JP2510097B2 - Square shield excavator - Google Patents

Description

Detailed Description of the Invention

[0001]

BACKGROUND OF THE INVENTION 1. Field of the Invention The present invention relates to a square shield excavator used for constructing tunnels, holes, grooves, etc. having a square cross section.

[0002]

2. Description of the Related Art A square shield excavator for excavating a tunnel having a quadrangular cross-sectional shape, which enables linear reciprocating motion in a direction orthogonal to an axis of the main body of a square cylindrical shield main body. In addition, there is one in which a plurality of support rods arranged at intervals from each other and a plurality of cutter bits attached to the respective support rods are used as excavating means (Japanese Patent Laid-Open No. HEI-1).
-310089). In this excavator, the inside of the main body is divided into a front area maintained at high pressure by a partition wall and a rear area maintained at atmospheric pressure, and the support rod moves to a support plate arranged in the front area in parallel with the partition wall. Supported as possible. This excavator excavates a face by the linear reciprocating motion of each cutter bit accompanying the linear reciprocating motion of a support rod.

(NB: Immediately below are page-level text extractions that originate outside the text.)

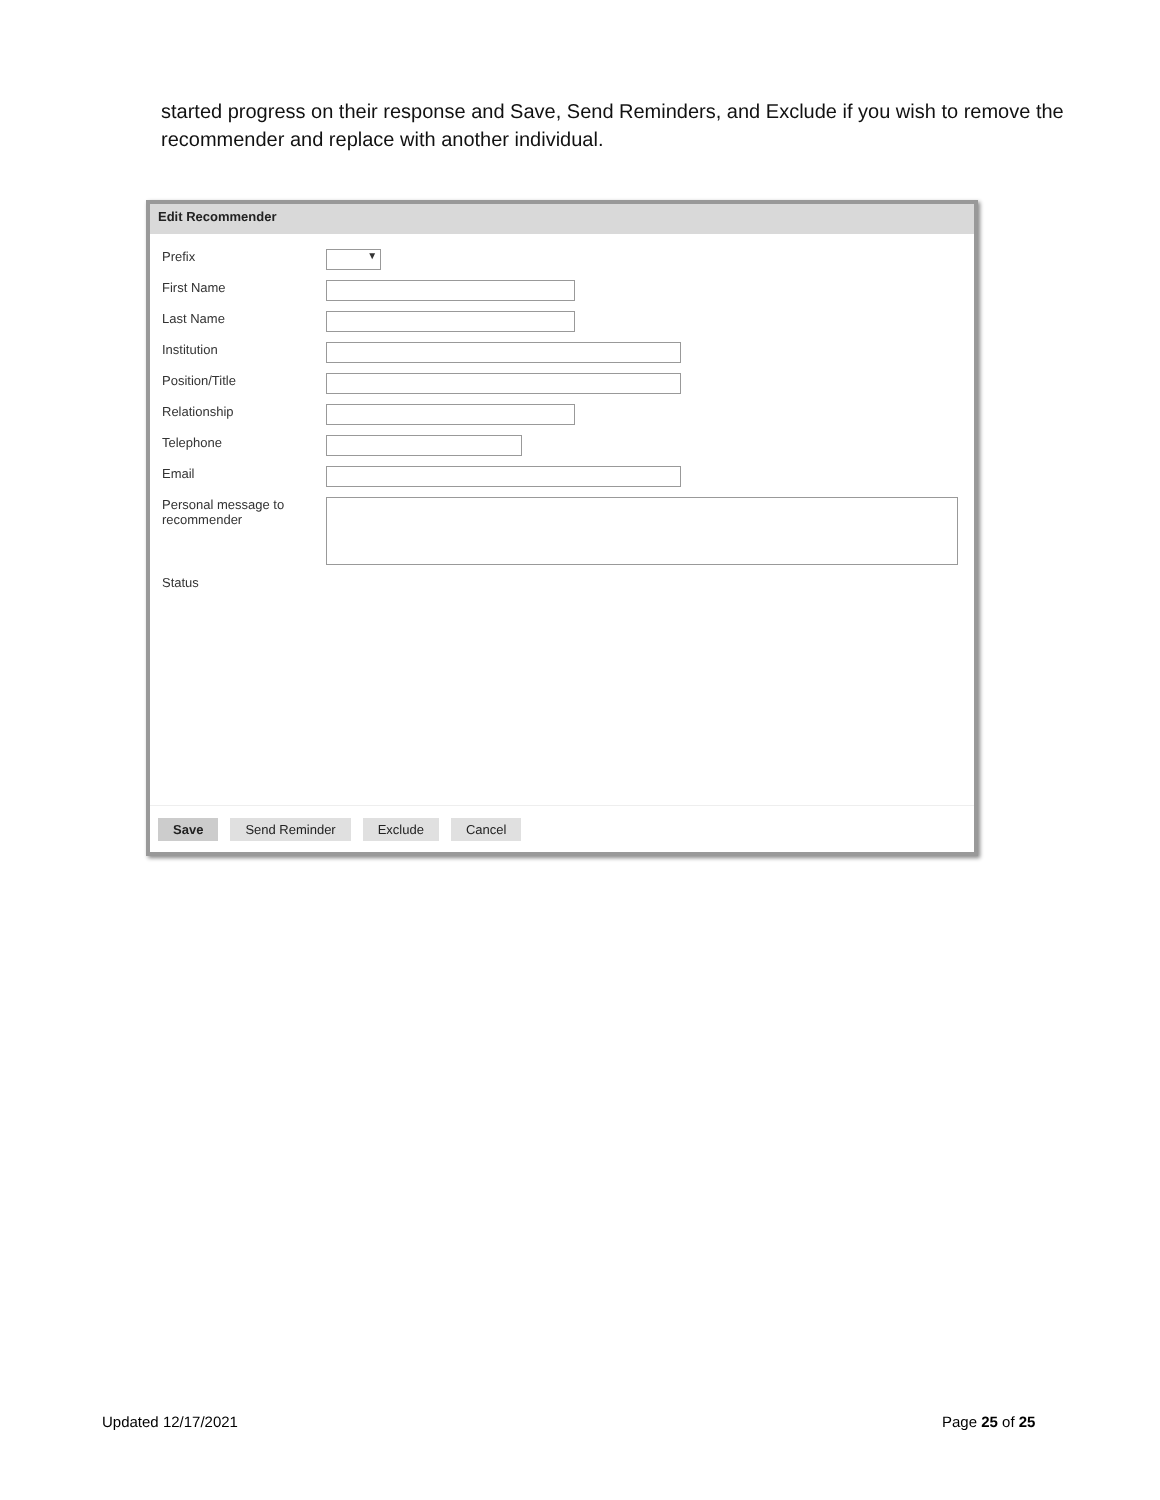started progress on their response and Save, Send Reminders, and Exclude if you wish to remove the recommender and replace with another individual.
Edit Recommender
Prefix
▼
First Name
Last Name
Institution
Position/Title
Relationship
Telephone
Email
Personal message to
recommender
Status
Save Send Reminder Exclude Cancel
Updated 12/17/2021 Page 25 of 25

As another one of the rectangular shield excavators, a drum disposed in the front part of a rectangular cylindrical shield main body so as to be rotatable around an axis extending in a direction intersecting the axis of the main body, and a drum of the drum. There is one that uses a large number of cutter bits attached to the outer peripheral surface as an excavating means (Japanese Patent Laid-Open No. HEI 2-
66295). This excavator excavates a face by the rotary motion of each cutter bit that accompanies the rotary motion of a drum.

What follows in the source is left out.